LES RÉSEAUX sociaux intéressent particulièrement les annonceurs politiques. Grâce aux données personnelles récoltées par ces groupes, ils peuvent cibler plus finement leurs messages, par exemple, par affinités politiques ou par lieu géographique. Ainsi, aux États-Unis, sur les six derniers mois, 256,4 millions de dollars ont été dépensés en publicités politiques sur Facebook, a indiqué ce réseau social dans une étude. Cette somme a précisément servi à payer près de 1,7 million d’annonces destinées à soutenir soit un candidat à un scrutin, soit une mesure soumise au vote ou abordant « une problématique d’importance nationale ».
Selon les constats du groupe, les plus grosses dépenses (5,4 millions de dollars pour 6.024 pubs) sont venues du comité de soutien « Beto for Texas » d’un parlementaire démocrate, Beto O’Rourke, qui affronte le républicain Ted Cruz au Texas lors des élections législatives du 6 novembre. En deuxième position vient le comité de soutien pro-Trump « Make America Great Again », avec 3,1 millions de dollars de dépenses pour 50.148 messages.
À titre de comparaison, Facebook a engrangé au seul deuxième trimestre 13 milliards de dollars de recettes publicitaires à travers le monde. Autrement dit, la publicité politique sur Facebook représente une goutte d’eau dans le business du réseau social.

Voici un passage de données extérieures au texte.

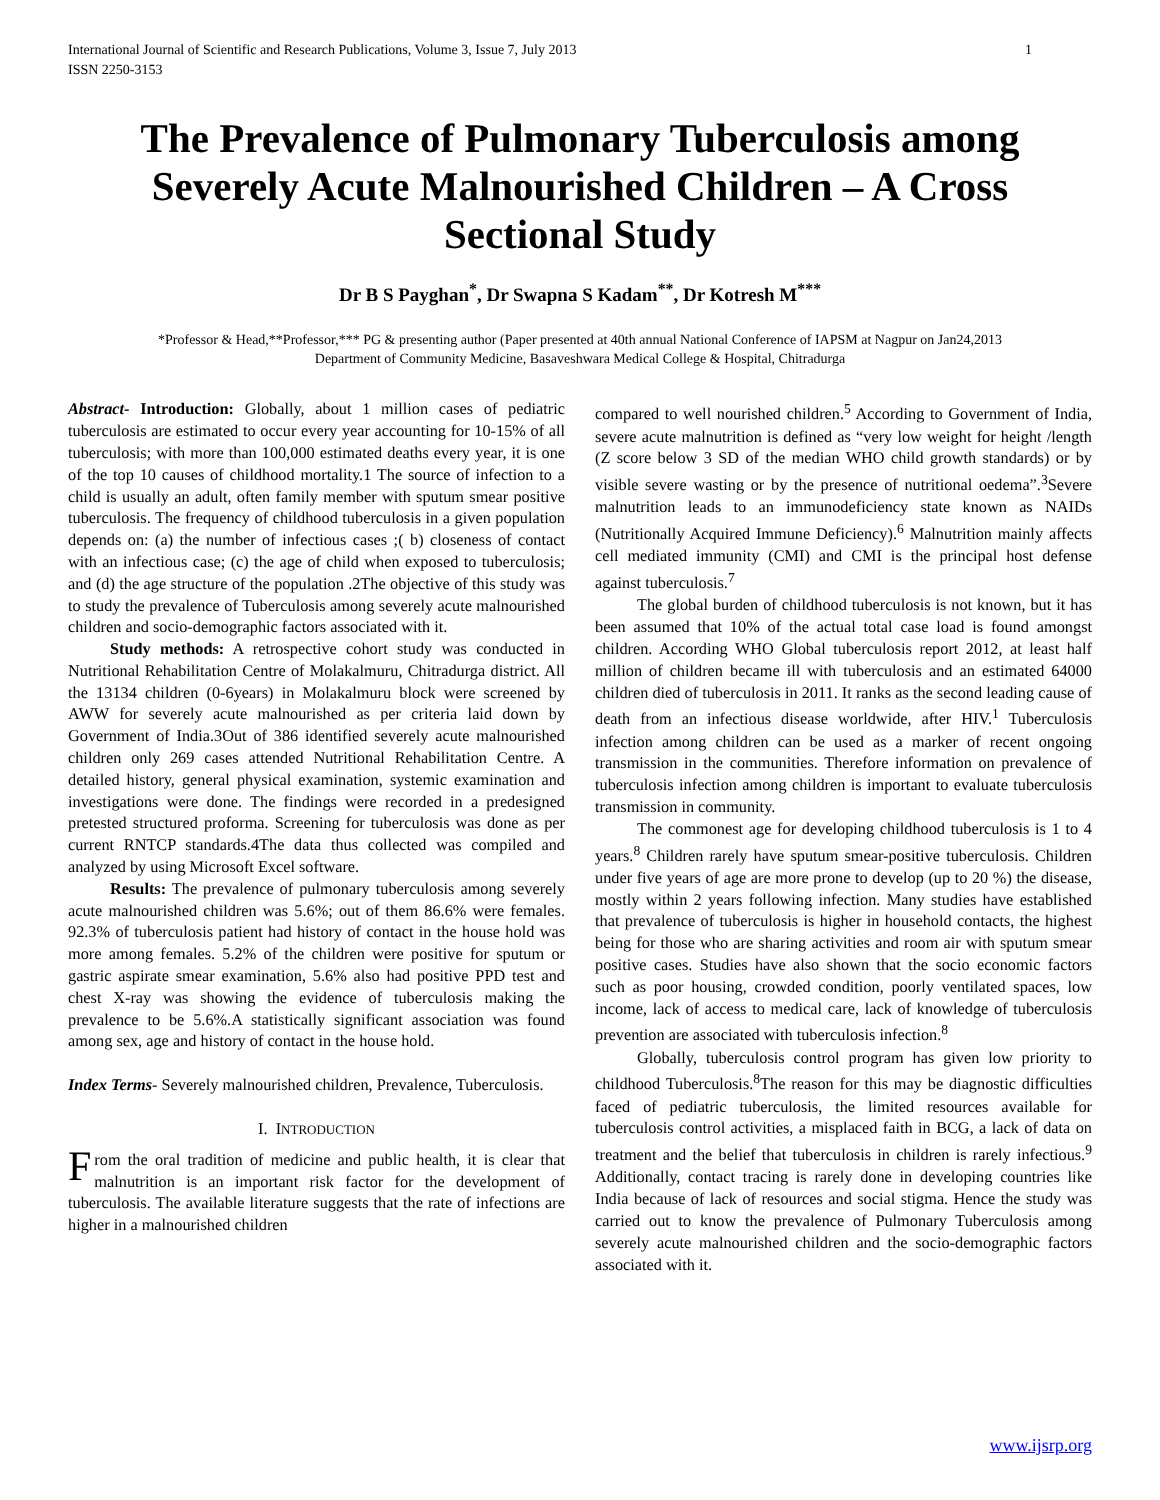International Journal of Scientific and Research Publications, Volume 3, Issue 7, July 2013
ISSN 2250-3153 1
The Prevalence of Pulmonary Tuberculosis among Severely Acute Malnourished Children – A Cross Sectional Study
Dr B S Payghan<sup>*</sup>, Dr Swapna S Kadam<sup>**</sup>, Dr Kotresh M<sup>***</sup>
*Professor & Head,**Professor,*** PG & presenting author (Paper presented at 40th annual National Conference of IAPSM at Nagpur on Jan24,2013
Department of Community Medicine, Basaveshwara Medical College & Hospital, Chitradurga
Abstract- Introduction: Globally, about 1 million cases of pediatric tuberculosis are estimated to occur every year accounting for 10-15% of all tuberculosis; with more than 100,000 estimated deaths every year, it is one of the top 10 causes of childhood mortality.1 The source of infection to a child is usually an adult, often family member with sputum smear positive tuberculosis. The frequency of childhood tuberculosis in a given population depends on: (a) the number of infectious cases ;( b) closeness of contact with an infectious case; (c) the age of child when exposed to tuberculosis; and (d) the age structure of the population .2The objective of this study was to study the prevalence of Tuberculosis among severely acute malnourished children and socio-demographic factors associated with it.
Study methods: A retrospective cohort study was conducted in Nutritional Rehabilitation Centre of Molakalmuru, Chitradurga district. All the 13134 children (0-6years) in Molakalmuru block were screened by AWW for severely acute malnourished as per criteria laid down by Government of India.3Out of 386 identified severely acute malnourished children only 269 cases attended Nutritional Rehabilitation Centre. A detailed history, general physical examination, systemic examination and investigations were done. The findings were recorded in a predesigned pretested structured proforma. Screening for tuberculosis was done as per current RNTCP standards.4The data thus collected was compiled and analyzed by using Microsoft Excel software.
Results: The prevalence of pulmonary tuberculosis among severely acute malnourished children was 5.6%; out of them 86.6% were females. 92.3% of tuberculosis patient had history of contact in the house hold was more among females. 5.2% of the children were positive for sputum or gastric aspirate smear examination, 5.6% also had positive PPD test and chest X-ray was showing the evidence of tuberculosis making the prevalence to be 5.6%.A statistically significant association was found among sex, age and history of contact in the house hold.
Index Terms- Severely malnourished children, Prevalence, Tuberculosis.
I. INTRODUCTION
From the oral tradition of medicine and public health, it is clear that malnutrition is an important risk factor for the development of tuberculosis. The available literature suggests that the rate of infections are higher in a malnourished children
compared to well nourished children.<sup>5</sup> According to Government of India, severe acute malnutrition is defined as “very low weight for height /length (Z score below 3 SD of the median WHO child growth standards) or by visible severe wasting or by the presence of nutritional oedema”.<sup>3</sup>Severe malnutrition leads to an immunodeficiency state known as NAIDs (Nutritionally Acquired Immune Deficiency).<sup>6</sup> Malnutrition mainly affects cell mediated immunity (CMI) and CMI is the principal host defense against tuberculosis.<sup>7</sup>
The global burden of childhood tuberculosis is not known, but it has been assumed that 10% of the actual total case load is found amongst children. According WHO Global tuberculosis report 2012, at least half million of children became ill with tuberculosis and an estimated 64000 children died of tuberculosis in 2011. It ranks as the second leading cause of death from an infectious disease worldwide, after HIV.<sup>1</sup> Tuberculosis infection among children can be used as a marker of recent ongoing transmission in the communities. Therefore information on prevalence of tuberculosis infection among children is important to evaluate tuberculosis transmission in community.
The commonest age for developing childhood tuberculosis is 1 to 4 years.<sup>8</sup> Children rarely have sputum smear-positive tuberculosis. Children under five years of age are more prone to develop (up to 20 %) the disease, mostly within 2 years following infection. Many studies have established that prevalence of tuberculosis is higher in household contacts, the highest being for those who are sharing activities and room air with sputum smear positive cases. Studies have also shown that the socio economic factors such as poor housing, crowded condition, poorly ventilated spaces, low income, lack of access to medical care, lack of knowledge of tuberculosis prevention are associated with tuberculosis infection.<sup>8</sup>
Globally, tuberculosis control program has given low priority to childhood Tuberculosis.<sup>8</sup>The reason for this may be diagnostic difficulties faced of pediatric tuberculosis, the limited resources available for tuberculosis control activities, a misplaced faith in BCG, a lack of data on treatment and the belief that tuberculosis in children is rarely infectious.<sup>9</sup> Additionally, contact tracing is rarely done in developing countries like India because of lack of resources and social stigma. Hence the study was carried out to know the prevalence of Pulmonary Tuberculosis among severely acute malnourished children and the socio-demographic factors associated with it.
www.ijsrp.org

Éviter de nouveaux scandales
Facebook, qui vit une année noire ternie par les scandales (notamment Cambridge Analytica, son utilisation des données personnelles à des fins publicitaires et la récente fuite massive de données), est attendu au tournant pour les élections de mi-mandat aux États-Unis, dans un contexte de fortes tensions entre la majorité présidentielle de Donald Trump et ses opposants.
Pour sa propre image, le réseau social doit absolument éviter le fiasco de 2016, où par manque de contrôle, il avait laissé la propagande étrangère, notamment russe d’après les enquêtes du renseignement américain, utilise massivement ses outils pour tenter d’influencer le scrutin. De nombreux experts estiment ainsi que Facebook a contribué à diffuser des fake news qui ont profité à Donald Trump.
Nouvellement attaché à la transparence, le groupe multiplie donc les initiatives sur tous les fronts : lutte contre les fausses nouvelles, partenariats avec les médias, changement de l’algorithme pour réduire la part des contenus issus des médias, etc. Une véritable « War Room » pour surveiller la manipulation politique. Ce rapport sur la publicité à caractère politique est le tout premier sur le sujet. Facebook a aussi lancé un outil permettant de retrouver les archives des différentes publicités politiques aux États-Unis publiées sur sa plateforme et sur Instagram. Il sera mis à jour toutes les semaines, annonce le réseau social.
La firme de Menlo Park a promis d’être plus vigilante sur l’identité des annonceurs et de mieux surveiller les tentatives de manipulations, grâce à ses systèmes d’intelligence artificielle mais aussi via le doublement, à 20 000 personnes, du nombre d’employés chargés de la sécurité.
Facebook vient même de lancer une « salle de crise » (« War Room ») dans son siège, où une équipe est entièrement consacrée à détecter les signes suspects autour de scrutins majeurs. Il s’agit d’un véritable centre de commandement, avec des analystes de données, des ingénieurs informatiques, des juristes, des experts en menaces, tous réunis au même endroit pour réagir très vite à des tentatives de manipulation politique via le réseau social. Par exemple, le jour du vote pour le scrutin présidentiel au Brésil, la War Room a su détecter de nombreux messages annonçant un report de l’élection pour cause de manifestations et supprimer les relais de cette fausse nouvelle avant qu’elle ne devienne virale.